A lgbtfobia cria uma cerca invisível que vai vitimando pessoas por sua sexualidade e/ou por sua identidade de gênero. Se por um lado absurdos na Chechênia são noticiados e chocam o mundo todo, no Brasil ainda vivemos perseguições, emboscadas e assassinatos de pessoas LGBT+ em locais públicos e dentro de suas próprias casas. Não há lugar seguro para pessoas LGBT+ e estamos assistindo a criação de campos de assassinatos diários de pessoas que tem seus direitos humanos violados diária e constantemente.

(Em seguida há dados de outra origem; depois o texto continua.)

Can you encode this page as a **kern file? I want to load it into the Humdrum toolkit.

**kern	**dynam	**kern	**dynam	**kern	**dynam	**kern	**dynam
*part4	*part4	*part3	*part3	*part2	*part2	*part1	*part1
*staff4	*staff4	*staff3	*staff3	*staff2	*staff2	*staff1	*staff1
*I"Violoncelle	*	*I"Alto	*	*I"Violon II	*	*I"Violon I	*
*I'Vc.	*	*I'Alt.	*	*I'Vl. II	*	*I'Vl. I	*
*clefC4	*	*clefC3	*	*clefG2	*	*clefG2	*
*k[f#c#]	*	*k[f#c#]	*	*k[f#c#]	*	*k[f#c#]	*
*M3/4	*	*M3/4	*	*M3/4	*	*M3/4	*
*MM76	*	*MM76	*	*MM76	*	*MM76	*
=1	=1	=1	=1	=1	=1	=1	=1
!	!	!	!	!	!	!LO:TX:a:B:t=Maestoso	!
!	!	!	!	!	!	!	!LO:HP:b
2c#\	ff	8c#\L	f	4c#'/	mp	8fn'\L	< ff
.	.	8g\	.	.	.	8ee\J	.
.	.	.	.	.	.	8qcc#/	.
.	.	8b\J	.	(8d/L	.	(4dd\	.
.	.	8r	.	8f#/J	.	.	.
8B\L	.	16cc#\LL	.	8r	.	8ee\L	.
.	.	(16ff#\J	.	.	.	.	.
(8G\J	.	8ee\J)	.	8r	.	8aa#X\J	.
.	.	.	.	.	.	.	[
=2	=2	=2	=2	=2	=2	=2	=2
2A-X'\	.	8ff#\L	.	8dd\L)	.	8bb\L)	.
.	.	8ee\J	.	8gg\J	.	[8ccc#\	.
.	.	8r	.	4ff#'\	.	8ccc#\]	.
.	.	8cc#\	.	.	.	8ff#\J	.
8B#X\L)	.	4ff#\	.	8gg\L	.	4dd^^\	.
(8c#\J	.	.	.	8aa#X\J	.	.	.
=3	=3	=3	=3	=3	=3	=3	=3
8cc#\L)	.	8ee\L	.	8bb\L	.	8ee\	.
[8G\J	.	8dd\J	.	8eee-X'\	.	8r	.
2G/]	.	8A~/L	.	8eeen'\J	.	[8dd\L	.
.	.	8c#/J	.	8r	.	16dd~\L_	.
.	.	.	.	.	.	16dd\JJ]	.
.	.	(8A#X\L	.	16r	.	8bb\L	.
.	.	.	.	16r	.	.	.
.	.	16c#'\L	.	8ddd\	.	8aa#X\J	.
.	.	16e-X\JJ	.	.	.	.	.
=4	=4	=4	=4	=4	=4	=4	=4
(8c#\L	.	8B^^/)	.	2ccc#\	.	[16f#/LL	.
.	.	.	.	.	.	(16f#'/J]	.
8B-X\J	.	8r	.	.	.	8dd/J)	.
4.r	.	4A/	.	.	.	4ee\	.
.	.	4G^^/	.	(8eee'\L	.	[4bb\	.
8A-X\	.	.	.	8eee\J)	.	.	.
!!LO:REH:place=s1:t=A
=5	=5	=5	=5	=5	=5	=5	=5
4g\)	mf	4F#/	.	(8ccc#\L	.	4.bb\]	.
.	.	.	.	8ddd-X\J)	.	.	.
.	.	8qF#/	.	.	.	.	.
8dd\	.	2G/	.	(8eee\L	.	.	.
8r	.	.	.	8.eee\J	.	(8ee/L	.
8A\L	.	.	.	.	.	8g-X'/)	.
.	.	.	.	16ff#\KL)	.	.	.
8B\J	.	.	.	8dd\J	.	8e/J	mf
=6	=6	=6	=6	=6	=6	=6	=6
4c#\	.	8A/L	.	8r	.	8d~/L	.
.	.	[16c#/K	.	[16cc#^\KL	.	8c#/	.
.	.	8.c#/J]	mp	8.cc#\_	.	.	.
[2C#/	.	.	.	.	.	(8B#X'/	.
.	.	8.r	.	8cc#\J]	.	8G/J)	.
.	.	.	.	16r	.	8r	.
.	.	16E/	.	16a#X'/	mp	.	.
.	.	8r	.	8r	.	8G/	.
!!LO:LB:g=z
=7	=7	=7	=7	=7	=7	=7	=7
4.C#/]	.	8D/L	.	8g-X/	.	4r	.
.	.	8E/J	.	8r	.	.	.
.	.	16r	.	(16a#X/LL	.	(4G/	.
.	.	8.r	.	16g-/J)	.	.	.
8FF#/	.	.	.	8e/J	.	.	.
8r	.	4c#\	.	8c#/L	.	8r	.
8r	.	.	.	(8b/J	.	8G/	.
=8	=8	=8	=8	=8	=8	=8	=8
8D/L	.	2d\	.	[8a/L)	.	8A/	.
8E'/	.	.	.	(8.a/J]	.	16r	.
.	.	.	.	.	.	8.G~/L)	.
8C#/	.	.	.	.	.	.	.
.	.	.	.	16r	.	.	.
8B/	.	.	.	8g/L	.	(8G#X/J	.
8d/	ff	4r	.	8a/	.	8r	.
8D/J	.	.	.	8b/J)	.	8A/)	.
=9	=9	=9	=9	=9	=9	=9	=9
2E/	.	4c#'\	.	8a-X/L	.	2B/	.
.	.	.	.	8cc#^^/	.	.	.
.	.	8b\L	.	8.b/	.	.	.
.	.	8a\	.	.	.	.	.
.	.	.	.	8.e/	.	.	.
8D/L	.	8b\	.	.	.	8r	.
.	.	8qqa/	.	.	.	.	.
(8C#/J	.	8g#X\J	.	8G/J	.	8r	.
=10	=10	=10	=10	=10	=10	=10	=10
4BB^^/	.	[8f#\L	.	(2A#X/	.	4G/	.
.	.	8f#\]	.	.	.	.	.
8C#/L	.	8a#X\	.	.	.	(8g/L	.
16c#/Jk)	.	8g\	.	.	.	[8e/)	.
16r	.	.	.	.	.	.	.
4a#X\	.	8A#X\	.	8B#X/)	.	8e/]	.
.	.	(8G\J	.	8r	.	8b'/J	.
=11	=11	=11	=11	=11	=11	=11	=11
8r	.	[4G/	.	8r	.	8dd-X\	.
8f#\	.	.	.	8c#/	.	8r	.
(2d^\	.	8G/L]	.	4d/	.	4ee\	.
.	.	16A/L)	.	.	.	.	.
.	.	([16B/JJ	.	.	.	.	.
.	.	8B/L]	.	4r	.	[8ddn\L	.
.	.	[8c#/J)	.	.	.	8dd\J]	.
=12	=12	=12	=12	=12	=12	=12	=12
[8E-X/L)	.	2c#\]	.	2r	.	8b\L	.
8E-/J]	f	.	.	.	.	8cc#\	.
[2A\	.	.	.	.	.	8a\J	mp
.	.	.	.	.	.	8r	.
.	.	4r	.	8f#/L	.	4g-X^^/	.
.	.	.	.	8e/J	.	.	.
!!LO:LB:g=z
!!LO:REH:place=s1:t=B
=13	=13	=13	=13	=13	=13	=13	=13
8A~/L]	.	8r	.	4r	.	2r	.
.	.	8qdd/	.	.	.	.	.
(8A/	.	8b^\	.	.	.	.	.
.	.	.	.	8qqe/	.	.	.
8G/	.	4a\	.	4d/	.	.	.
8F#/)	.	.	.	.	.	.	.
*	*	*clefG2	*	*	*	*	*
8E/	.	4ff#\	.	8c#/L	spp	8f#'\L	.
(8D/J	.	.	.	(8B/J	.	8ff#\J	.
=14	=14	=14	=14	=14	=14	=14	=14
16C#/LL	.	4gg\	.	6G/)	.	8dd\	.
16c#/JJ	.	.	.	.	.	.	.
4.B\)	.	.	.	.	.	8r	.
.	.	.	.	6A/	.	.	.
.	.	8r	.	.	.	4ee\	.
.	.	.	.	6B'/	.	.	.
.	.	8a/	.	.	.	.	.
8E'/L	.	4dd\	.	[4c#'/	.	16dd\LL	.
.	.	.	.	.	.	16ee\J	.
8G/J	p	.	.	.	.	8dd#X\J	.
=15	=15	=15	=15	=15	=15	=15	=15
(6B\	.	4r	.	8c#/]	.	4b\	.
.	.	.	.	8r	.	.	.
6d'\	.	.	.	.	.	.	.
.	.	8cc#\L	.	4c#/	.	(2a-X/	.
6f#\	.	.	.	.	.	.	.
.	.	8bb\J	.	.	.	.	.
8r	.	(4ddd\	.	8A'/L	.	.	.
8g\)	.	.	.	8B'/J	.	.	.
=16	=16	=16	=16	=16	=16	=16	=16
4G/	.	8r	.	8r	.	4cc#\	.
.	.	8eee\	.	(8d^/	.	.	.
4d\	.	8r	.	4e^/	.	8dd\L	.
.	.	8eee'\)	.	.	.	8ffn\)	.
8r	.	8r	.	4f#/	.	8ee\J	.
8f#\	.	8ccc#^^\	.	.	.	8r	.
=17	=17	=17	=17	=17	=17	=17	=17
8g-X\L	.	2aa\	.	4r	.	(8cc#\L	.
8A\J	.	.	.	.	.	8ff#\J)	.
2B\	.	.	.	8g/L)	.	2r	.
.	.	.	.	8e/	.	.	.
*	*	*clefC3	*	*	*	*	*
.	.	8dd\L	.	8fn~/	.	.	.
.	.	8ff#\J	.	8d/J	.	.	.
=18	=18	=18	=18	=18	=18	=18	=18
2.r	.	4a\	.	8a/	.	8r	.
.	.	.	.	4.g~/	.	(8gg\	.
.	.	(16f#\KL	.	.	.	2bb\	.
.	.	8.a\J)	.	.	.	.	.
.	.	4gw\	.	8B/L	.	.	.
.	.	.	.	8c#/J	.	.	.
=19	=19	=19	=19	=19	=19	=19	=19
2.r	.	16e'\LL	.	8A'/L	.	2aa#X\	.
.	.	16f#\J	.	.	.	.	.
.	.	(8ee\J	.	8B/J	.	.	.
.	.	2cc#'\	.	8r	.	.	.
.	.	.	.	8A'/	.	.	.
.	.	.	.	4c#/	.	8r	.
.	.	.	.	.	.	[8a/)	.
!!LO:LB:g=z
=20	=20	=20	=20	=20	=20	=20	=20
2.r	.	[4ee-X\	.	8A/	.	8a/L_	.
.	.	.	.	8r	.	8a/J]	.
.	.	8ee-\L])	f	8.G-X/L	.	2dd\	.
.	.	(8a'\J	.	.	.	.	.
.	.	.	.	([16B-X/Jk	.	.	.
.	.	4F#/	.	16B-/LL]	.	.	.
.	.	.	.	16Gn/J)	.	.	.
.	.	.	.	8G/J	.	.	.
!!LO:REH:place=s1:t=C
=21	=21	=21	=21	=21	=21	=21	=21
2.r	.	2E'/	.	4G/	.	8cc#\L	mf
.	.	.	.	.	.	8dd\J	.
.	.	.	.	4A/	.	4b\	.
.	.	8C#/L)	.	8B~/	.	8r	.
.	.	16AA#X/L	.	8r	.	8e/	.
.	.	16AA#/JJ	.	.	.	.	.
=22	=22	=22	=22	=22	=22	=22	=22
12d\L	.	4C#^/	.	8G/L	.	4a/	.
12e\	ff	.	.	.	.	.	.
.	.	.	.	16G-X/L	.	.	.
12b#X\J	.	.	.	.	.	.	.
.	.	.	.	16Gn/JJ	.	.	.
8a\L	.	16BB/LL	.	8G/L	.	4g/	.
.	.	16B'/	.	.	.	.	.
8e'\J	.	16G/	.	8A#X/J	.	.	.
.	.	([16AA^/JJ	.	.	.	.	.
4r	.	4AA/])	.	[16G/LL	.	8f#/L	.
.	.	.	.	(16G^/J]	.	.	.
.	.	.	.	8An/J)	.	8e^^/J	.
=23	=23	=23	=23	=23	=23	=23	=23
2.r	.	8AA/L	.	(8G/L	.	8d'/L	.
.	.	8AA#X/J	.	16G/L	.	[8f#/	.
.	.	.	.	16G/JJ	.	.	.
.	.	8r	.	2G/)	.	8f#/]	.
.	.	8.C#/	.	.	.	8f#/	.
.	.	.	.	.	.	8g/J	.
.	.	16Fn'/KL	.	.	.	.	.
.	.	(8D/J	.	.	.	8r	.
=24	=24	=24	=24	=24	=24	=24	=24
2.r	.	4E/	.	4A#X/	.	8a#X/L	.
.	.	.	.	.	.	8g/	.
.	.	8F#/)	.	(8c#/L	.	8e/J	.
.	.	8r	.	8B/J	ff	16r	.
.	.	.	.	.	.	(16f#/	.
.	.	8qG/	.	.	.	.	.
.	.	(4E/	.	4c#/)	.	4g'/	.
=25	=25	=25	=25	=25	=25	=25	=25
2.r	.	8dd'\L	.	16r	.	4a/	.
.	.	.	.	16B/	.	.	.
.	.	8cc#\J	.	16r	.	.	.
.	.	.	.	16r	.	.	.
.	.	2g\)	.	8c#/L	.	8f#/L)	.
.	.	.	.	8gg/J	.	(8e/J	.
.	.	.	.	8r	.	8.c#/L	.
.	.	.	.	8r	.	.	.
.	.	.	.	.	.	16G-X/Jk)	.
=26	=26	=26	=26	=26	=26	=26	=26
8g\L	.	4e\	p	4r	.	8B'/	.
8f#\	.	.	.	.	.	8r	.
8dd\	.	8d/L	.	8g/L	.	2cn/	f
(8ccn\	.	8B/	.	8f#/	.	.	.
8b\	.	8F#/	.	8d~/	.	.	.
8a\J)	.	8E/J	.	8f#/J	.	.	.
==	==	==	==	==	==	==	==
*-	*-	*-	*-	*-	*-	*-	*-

É fato que se pode contar com grupos organizados de pessoas LGBT+ para registrar os casos de violência e cobrar do governo ações para o enfrentamento ao #Preconceito que faz vítimas todos os dias. No entanto, é necessária a percepção sobre as criações de inúmeras Chechênias no Brasil. Os casos de lgbtfobia continuam crescendo e o apoio ao conservadorismo também, levando pessoas a se julgarem no direito de violentar e assassinar outras por sua sexualidade ou identidade de gênero. Quantas Chechênias serão somadas para que a percepção dos campos de concentração brasileiros se efetive? Afinal de contas, quais vidas importam no Brasil?